* THE DATA *
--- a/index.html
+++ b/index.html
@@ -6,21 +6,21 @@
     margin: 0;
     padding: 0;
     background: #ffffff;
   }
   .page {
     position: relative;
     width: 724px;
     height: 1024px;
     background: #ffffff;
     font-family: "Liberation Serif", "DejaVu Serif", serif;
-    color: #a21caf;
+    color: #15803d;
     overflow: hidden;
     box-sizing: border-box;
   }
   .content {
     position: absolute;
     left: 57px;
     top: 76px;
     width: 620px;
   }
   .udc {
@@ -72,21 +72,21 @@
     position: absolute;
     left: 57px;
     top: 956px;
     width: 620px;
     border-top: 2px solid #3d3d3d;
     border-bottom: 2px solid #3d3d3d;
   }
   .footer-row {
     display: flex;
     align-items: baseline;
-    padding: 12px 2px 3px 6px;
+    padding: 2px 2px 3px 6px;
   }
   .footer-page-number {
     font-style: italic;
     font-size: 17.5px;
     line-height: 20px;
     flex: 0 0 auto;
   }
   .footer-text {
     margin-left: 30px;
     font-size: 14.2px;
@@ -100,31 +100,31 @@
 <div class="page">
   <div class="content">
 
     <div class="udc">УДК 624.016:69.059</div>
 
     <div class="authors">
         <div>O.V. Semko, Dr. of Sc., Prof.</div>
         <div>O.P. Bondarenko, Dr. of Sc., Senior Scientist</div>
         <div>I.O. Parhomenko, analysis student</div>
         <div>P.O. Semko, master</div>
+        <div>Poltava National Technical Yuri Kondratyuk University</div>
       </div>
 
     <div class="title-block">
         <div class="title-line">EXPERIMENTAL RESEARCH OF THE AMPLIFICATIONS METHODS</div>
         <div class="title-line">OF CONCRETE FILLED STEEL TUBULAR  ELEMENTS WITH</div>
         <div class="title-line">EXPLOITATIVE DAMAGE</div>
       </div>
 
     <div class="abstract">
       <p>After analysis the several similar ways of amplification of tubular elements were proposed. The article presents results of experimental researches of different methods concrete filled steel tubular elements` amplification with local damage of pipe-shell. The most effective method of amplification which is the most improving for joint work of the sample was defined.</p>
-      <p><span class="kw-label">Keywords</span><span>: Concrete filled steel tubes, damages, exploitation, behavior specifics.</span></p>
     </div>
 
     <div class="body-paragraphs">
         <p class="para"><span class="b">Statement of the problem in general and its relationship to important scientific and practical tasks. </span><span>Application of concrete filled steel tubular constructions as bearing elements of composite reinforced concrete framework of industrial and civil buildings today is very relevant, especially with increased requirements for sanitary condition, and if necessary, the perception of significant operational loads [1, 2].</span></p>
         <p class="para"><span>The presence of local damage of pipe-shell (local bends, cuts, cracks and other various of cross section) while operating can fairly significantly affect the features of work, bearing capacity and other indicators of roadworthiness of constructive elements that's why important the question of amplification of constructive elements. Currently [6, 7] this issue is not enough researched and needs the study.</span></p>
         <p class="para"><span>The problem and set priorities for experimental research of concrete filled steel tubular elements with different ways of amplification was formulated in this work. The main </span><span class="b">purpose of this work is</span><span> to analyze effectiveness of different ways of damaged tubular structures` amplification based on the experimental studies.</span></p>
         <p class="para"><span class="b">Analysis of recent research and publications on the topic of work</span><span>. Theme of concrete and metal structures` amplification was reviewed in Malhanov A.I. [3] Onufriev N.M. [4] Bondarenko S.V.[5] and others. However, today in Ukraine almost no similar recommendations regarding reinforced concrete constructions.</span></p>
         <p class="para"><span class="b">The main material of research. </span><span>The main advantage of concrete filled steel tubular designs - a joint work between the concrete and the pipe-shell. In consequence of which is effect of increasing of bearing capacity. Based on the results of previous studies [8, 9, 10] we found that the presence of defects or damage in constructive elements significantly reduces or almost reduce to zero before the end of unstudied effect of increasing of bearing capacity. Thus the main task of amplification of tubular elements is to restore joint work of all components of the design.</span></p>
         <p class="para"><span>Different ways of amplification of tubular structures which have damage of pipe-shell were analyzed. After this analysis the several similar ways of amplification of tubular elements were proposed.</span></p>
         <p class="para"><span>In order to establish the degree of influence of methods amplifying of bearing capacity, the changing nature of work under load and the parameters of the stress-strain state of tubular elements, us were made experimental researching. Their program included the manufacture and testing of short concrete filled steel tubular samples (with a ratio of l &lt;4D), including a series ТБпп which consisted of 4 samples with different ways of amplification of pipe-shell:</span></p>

---

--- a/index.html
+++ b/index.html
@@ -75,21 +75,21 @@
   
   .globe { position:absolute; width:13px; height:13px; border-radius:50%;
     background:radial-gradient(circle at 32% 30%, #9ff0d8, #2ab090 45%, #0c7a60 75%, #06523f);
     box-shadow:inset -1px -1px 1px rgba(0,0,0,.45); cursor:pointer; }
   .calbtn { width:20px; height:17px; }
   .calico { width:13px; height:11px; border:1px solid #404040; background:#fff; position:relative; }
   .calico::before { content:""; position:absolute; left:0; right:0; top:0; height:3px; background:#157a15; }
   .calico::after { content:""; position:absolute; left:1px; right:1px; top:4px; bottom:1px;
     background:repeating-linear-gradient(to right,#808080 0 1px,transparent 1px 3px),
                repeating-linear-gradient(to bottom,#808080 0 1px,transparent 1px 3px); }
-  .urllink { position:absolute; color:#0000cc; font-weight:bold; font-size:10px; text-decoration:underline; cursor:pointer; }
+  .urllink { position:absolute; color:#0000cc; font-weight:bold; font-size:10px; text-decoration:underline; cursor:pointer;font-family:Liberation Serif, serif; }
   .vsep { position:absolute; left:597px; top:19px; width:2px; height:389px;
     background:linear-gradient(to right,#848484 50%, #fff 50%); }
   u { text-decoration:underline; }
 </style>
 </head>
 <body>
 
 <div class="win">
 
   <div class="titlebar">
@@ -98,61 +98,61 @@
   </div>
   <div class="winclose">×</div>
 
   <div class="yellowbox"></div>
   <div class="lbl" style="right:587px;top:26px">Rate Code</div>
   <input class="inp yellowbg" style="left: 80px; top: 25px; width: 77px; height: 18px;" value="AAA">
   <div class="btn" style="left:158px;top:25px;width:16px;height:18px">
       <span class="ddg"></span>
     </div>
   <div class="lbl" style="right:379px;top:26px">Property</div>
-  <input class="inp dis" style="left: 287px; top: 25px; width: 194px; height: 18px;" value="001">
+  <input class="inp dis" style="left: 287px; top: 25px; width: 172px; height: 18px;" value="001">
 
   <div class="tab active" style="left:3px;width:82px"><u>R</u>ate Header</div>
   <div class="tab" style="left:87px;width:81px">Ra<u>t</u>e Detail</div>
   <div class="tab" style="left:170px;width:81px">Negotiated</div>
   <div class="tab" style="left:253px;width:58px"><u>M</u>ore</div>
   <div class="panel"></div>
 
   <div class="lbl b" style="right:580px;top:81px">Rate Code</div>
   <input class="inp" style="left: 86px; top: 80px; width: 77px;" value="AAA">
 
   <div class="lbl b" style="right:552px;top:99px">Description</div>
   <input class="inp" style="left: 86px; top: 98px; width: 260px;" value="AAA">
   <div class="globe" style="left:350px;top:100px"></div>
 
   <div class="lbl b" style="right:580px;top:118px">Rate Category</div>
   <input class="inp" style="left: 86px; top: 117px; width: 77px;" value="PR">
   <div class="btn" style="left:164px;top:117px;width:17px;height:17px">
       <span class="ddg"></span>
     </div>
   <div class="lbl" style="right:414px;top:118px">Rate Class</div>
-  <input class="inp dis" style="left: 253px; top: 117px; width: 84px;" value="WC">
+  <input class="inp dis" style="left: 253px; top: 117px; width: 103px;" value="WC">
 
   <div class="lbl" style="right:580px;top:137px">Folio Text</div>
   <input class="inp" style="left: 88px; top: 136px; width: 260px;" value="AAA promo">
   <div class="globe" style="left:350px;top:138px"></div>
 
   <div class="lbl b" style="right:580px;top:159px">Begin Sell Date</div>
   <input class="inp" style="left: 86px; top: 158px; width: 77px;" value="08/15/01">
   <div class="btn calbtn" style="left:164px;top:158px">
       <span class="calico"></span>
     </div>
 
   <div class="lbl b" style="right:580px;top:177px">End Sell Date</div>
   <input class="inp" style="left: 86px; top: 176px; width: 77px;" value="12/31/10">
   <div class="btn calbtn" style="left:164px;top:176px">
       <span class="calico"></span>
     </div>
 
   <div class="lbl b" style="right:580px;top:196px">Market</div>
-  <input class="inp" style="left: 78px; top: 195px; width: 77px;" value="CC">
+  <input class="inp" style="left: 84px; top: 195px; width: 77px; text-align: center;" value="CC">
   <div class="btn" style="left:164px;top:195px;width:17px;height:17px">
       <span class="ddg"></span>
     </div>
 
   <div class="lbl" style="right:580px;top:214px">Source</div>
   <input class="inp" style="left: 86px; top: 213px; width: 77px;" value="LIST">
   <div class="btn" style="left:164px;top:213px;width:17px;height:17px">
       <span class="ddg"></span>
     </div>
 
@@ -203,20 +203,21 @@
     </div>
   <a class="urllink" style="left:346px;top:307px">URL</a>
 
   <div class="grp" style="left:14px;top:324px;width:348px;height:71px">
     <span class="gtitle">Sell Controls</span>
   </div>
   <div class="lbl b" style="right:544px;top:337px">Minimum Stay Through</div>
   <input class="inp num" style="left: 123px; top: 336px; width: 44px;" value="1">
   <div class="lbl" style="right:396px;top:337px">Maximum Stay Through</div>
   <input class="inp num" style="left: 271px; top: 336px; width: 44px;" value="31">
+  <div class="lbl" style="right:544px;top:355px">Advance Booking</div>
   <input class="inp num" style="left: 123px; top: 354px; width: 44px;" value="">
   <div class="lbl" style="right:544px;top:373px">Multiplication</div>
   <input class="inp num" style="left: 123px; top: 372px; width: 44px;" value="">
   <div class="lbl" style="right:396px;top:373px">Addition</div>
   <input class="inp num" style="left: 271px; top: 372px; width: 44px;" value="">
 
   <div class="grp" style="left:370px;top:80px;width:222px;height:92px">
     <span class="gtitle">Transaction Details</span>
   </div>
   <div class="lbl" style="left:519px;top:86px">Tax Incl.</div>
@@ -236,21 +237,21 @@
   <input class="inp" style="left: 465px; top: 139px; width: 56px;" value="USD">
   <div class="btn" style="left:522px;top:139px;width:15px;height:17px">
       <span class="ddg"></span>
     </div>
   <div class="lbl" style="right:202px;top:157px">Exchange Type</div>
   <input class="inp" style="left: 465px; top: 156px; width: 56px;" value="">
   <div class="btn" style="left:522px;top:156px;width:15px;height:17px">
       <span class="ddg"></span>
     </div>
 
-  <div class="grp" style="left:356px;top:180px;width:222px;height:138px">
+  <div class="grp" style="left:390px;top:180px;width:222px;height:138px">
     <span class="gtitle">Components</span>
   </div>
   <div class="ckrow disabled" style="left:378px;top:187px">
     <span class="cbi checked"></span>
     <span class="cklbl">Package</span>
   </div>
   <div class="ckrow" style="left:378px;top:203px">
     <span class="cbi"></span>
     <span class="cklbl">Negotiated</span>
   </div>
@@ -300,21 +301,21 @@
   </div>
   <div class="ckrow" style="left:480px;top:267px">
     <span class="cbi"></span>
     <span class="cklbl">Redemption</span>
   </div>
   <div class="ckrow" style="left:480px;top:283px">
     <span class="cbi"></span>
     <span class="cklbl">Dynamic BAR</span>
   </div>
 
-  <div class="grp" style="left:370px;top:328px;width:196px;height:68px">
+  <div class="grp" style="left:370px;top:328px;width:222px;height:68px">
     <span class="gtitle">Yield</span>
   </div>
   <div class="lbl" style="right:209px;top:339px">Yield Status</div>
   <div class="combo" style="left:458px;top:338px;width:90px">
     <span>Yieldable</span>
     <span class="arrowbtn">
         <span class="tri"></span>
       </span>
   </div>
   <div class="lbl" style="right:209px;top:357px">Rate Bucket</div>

* GOAL OF THE EXERCISE *
Each line that mentions the string "decoration" must be copied from the listing.

* ANSWER TO THIS PROBLEM *
-  .urllink { position:absolute; color:#0000cc; font-weight:bold; font-size:10px; text-decoration:underline; cursor:pointer; }
+  .urllink { position:absolute; color:#0000cc; font-weight:bold; font-size:10px; text-decoration:underline; cursor:pointer;font-family:Liberation Serif, serif; }
   u { text-decoration:underline; }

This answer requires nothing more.